Als „reichlich befremdlich“ bezeichnet Susanne Hennig-Wellsow, Vorsitzende der Fraktion DIE LINKE im Thüringer Landtag, die Nachricht, dass Christian Carius, bis vor kurzem Präsident des Thüringer Landtags und gegenwärtig Mitglied der CDU-Landtagsfraktion, voraussichtlich ab 1. Januar als Lobbyist eines Autozulieferers tätig sein wird.

Zu Recht monieren seit Jahren lobbykritische Organisationen solche Verhaltensweise als so genannten Drehtüreffekt. „Der fliegende Wechsel aus der Politik in die Wirtschaft ist unter Demokratie- und Transparenzgesichtspunkten hochproblematisch. Es ist daher folgerichtig und zu begrüßen, dass Lobbykritiker schon seit langem auch Karenzzeiten für exponierte Positionen bei Behörden und in der Politik fordern und nicht nur für Ministerinnen und Minister“, so Hennig-Wellsow.
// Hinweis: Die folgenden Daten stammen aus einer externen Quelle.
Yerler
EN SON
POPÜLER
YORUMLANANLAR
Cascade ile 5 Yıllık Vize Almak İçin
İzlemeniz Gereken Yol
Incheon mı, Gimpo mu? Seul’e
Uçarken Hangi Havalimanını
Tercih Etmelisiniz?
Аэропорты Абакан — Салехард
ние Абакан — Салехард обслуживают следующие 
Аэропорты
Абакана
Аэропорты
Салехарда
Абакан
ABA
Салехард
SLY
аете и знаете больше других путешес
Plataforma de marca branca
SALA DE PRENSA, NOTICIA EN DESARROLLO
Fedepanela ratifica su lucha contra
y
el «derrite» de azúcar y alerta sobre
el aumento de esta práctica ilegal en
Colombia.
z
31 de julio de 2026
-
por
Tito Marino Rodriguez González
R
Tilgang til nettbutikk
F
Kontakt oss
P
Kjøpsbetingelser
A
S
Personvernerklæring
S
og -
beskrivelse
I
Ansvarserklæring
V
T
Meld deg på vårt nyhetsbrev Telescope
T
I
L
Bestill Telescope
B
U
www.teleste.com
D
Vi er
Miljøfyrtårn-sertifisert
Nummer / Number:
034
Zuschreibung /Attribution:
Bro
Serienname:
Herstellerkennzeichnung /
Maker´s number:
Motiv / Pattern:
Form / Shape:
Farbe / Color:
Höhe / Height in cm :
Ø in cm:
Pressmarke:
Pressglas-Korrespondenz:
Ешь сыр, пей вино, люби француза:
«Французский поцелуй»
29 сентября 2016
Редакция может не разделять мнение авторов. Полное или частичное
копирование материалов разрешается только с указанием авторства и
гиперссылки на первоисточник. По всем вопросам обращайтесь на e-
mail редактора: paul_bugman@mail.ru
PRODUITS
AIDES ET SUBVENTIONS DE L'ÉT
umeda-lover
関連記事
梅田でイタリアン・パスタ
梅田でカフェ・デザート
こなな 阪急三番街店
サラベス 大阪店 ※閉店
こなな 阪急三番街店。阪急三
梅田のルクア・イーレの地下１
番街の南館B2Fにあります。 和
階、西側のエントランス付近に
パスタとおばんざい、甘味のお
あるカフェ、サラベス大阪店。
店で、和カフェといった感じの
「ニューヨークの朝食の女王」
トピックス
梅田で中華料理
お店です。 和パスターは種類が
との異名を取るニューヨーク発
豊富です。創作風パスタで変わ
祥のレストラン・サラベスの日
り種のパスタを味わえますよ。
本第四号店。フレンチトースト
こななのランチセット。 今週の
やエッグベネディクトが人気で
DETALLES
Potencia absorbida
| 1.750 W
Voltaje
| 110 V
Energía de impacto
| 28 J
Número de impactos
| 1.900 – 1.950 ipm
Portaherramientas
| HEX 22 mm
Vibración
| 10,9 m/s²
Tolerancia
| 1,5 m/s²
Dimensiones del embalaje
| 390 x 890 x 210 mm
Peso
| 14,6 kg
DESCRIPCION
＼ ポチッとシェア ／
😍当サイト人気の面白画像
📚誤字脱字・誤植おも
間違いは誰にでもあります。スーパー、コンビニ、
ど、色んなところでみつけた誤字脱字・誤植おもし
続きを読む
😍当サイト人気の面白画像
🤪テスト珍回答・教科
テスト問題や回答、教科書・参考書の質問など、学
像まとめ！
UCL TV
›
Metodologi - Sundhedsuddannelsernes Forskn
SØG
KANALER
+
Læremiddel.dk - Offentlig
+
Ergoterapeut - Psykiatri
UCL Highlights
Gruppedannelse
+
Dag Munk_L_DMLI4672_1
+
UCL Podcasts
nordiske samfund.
Die problematische Lobbyausrichtung im aktuellen Fall Carius wird auch darin deutlich, dass der Autozulieferer offensichtlich vor allem am politischen Renommee und den persönlichen Netzwerken aus der Zeit der politischen Tätigkeit interessiert ist als an Fachkompetenz in Bezug auf die Autoherstellung. „Es wäre Herrn Carius mehr Fingerspitzen in Sachen Lobbyproblematik zu wünschen gewesen“, bemerkt Hennig-Wellsow.